_Passage given:_
- - - - -

Anna: 00:54:29 Exactly. Receivers, they want their customers to be happy too. If someone is complaining to them that they aren't receiving mail, that's frustrating for them. They want people to want to use their inbox with them. If they can more competently block or route messages that people don't want and retain the people or retain the messages that people really, really want, then they're doing their job the best way that they can. You're empowering them to do that, like you said, by creating a more granular separation between your different types of messages so that they can make the best decisions for each of their users.

Marek: 00:55:08
Super cool. It sounds like separating mail streams onto domains, subdomains, and it also sounds like being aware of all of those different sources that are sending email on your behalf are two of the most important things that we touched on here.

Anna: 00:55:23
Exactly. I will also say we've talked about how you use your own domain but it also matters how you use other people's domains, so be careful of who you advertise for. Be careful which third parties you link to in your content because those URLs also have a reputation and it can affect your delivery as well. Pair up with people that you trust and know and don't get too crazy with ads.

Marek: 00:55:48
Do the right thing.

Anna: 00:55:49
Just do the right thing.

Marek: 00:55:49 It's so simple. All right, well I think we did a pretty good job covering that. I'd like to just move into our last case here which explores why having high delivery rate doesn't always mean that messages are making it to the inbox. Do you want to tell us a little bit about this case, Anna?

- - - - -

_Dataset rows:_
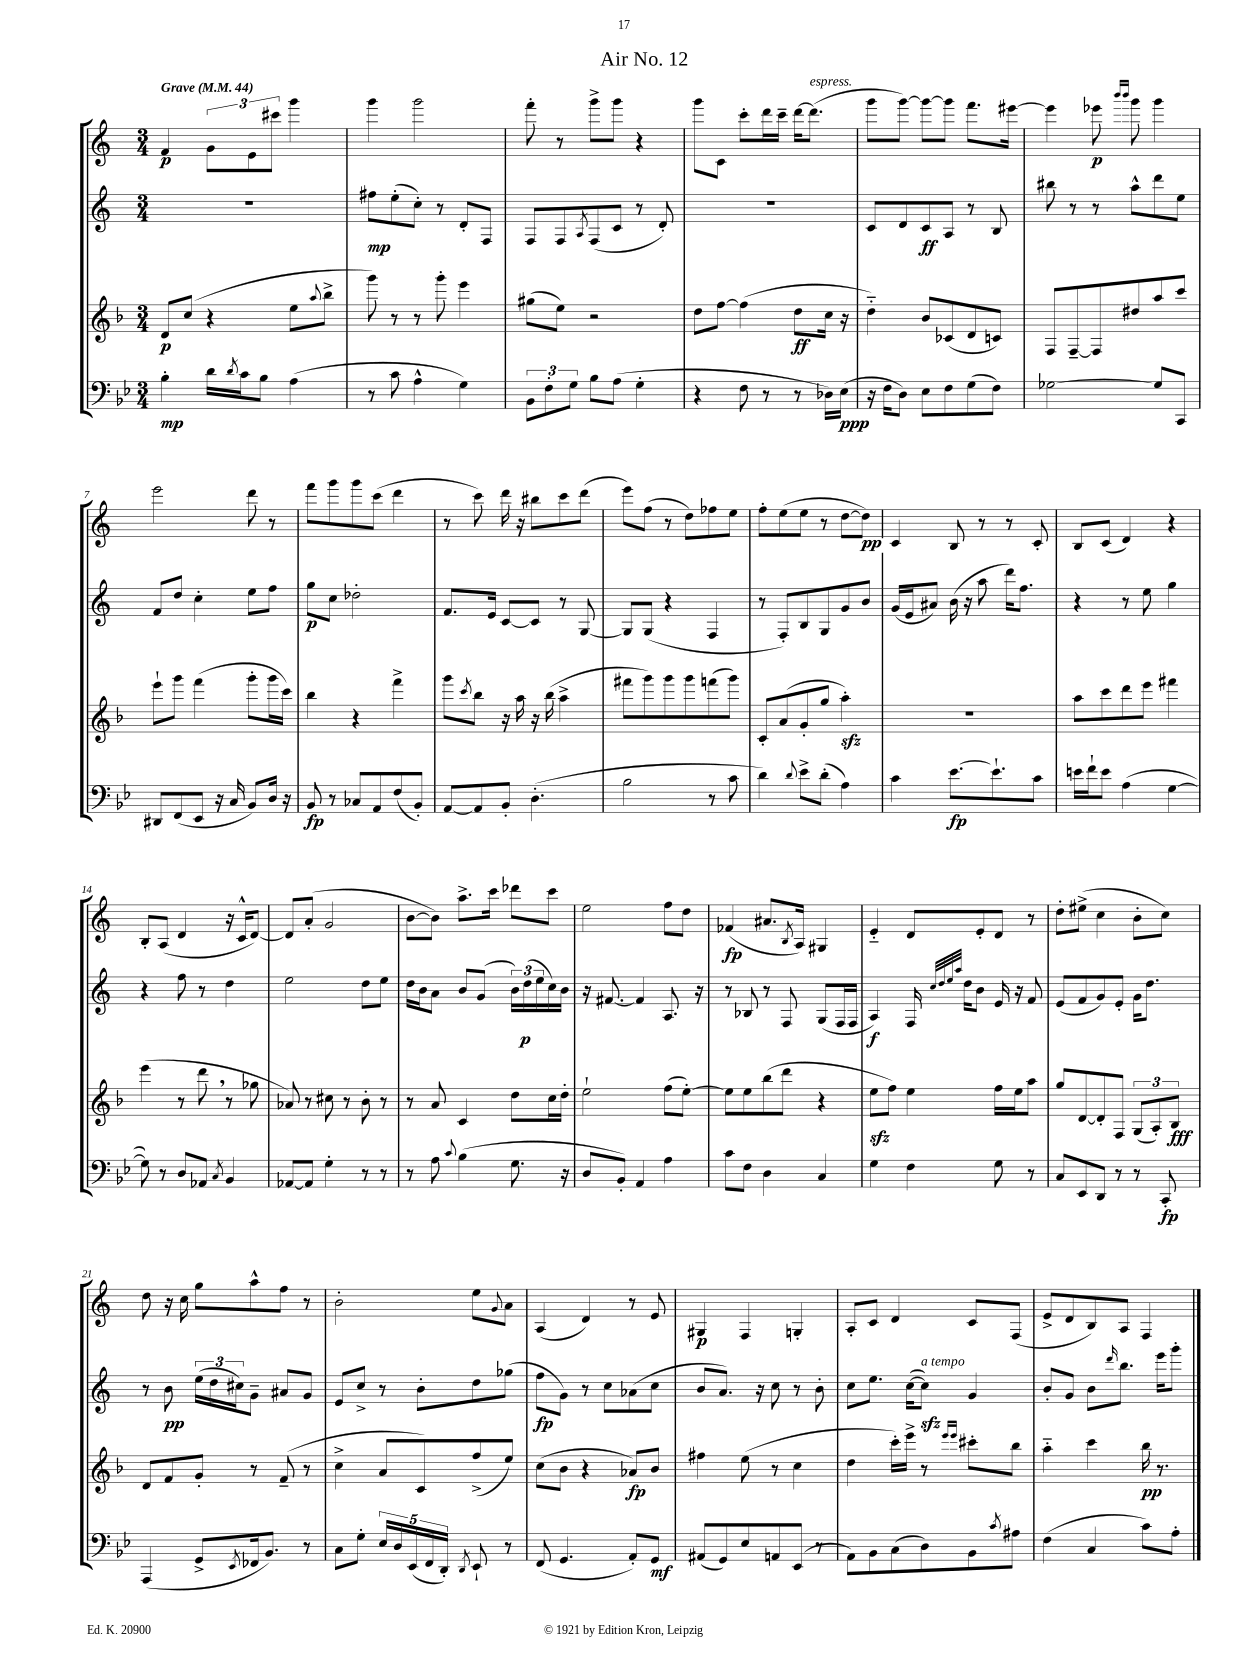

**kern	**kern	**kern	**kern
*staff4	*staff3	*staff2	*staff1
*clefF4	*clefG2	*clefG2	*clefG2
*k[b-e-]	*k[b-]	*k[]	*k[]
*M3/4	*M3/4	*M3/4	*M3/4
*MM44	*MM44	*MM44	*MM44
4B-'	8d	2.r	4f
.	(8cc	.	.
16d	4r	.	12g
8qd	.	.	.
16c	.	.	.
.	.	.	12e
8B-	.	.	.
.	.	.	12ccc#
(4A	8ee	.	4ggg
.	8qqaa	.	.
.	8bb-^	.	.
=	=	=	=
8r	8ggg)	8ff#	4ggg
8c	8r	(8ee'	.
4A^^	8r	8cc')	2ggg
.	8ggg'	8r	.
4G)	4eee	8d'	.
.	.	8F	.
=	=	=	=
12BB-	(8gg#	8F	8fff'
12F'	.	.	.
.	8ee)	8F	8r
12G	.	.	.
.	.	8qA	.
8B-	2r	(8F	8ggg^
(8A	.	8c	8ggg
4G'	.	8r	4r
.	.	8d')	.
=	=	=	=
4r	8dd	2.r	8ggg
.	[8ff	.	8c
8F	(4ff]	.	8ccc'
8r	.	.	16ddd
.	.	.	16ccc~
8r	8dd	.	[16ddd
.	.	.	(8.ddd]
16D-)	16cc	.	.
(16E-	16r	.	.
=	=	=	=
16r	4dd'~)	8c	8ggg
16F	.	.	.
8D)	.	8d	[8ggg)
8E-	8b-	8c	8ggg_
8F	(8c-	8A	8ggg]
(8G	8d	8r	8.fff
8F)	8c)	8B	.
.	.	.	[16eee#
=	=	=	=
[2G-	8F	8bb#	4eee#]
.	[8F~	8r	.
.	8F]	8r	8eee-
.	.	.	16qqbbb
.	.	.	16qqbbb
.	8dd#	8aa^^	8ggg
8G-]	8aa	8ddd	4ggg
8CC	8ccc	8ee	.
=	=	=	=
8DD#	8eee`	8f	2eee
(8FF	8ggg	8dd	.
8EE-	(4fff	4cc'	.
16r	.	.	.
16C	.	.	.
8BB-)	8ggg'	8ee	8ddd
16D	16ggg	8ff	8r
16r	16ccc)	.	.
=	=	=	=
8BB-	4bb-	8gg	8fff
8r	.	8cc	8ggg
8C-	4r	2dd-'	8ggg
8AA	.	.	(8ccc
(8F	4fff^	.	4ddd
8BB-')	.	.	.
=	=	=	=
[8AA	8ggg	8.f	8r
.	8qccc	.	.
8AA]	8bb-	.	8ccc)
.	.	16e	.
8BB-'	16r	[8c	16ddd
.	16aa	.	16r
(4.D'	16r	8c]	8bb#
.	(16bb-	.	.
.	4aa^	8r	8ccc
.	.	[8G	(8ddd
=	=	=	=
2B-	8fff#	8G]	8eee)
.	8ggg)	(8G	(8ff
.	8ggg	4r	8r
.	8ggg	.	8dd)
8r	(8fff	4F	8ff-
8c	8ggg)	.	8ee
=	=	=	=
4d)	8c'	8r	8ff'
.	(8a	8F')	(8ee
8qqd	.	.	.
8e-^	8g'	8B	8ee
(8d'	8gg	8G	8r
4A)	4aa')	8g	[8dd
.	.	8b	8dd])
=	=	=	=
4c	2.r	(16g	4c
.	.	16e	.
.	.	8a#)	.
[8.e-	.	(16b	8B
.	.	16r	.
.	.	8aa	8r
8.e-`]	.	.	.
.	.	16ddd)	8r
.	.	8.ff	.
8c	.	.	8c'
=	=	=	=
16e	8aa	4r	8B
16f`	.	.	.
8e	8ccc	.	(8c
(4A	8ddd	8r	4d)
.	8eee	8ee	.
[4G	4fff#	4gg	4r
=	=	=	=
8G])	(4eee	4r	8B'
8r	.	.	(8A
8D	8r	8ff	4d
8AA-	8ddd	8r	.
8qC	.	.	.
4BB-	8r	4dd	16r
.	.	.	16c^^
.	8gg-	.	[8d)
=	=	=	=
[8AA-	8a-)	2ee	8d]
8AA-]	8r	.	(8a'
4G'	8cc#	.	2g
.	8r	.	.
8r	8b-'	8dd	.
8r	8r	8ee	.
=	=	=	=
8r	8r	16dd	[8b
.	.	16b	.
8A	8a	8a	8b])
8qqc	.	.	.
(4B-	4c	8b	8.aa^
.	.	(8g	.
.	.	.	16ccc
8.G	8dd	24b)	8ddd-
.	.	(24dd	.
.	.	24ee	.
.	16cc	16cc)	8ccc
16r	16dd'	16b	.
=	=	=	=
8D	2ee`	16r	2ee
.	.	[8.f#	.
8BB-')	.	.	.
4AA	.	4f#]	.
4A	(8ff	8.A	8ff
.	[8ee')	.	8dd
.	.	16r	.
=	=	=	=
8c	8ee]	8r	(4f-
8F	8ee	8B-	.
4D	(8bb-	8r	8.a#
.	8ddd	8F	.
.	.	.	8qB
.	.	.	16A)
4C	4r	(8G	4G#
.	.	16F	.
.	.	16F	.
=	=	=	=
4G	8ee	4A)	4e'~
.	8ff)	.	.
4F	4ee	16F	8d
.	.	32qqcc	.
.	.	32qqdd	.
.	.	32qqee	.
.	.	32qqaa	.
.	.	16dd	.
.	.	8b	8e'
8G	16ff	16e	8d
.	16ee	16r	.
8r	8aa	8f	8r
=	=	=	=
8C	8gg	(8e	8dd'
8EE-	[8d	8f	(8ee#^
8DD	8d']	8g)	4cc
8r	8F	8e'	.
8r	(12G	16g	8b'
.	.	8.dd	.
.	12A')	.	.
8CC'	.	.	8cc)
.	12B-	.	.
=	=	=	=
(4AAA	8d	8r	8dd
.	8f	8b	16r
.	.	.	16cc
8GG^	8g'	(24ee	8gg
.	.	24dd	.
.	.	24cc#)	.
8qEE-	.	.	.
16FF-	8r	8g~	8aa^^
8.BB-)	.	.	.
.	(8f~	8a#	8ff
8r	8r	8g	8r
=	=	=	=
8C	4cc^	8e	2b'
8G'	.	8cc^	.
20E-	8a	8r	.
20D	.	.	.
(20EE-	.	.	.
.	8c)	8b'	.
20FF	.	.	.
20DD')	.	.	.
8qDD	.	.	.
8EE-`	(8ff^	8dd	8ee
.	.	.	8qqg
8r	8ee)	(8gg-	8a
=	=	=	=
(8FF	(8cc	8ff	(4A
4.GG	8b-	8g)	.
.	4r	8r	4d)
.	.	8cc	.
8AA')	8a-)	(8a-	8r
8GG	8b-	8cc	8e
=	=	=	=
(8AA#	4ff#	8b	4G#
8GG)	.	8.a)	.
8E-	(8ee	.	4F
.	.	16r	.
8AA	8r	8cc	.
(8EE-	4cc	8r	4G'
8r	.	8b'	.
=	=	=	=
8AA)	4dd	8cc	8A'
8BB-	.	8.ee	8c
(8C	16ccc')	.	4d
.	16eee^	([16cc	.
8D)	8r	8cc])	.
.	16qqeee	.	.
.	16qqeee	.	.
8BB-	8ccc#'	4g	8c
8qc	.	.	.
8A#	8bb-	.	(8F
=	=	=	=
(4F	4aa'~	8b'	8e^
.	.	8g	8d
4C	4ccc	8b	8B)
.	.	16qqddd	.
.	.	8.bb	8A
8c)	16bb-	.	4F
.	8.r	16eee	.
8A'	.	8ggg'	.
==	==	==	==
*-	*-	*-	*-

- - - - -

_What is being asked:_ Retype the email deliverability transcript above word for word, from its first line to its last.

_Result of the task:_
Anna: 00:54:29 Exactly. Receivers, they want their customers to be happy too. If someone is complaining to them that they aren't receiving mail, that's frustrating for them. They want people to want to use their inbox with them. If they can more competently block or route messages that people don't want and retain the people or retain the messages that people really, really want, then they're doing their job the best way that they can. You're empowering them to do that, like you said, by creating a more granular separation between your different types of messages so that they can make the best decisions for each of their users.

Marek: 00:55:08
Super cool. It sounds like separating mail streams onto domains, subdomains, and it also sounds like being aware of all of those different sources that are sending email on your behalf are two of the most important things that we touched on here.

Anna: 00:55:23
Exactly. I will also say we've talked about how you use your own domain but it also matters how you use other people's domains, so be careful of who you advertise for. Be careful which third parties you link to in your content because those URLs also have a reputation and it can affect your delivery as well. Pair up with people that you trust and know and don't get too crazy with ads.

Marek: 00:55:48
Do the right thing.

Anna: 00:55:49
Just do the right thing.

Marek: 00:55:49 It's so simple. All right, well I think we did a pretty good job covering that. I'd like to just move into our last case here which explores why having high delivery rate doesn't always mean that messages are making it to the inbox. Do you want to tell us a little bit about this case, Anna?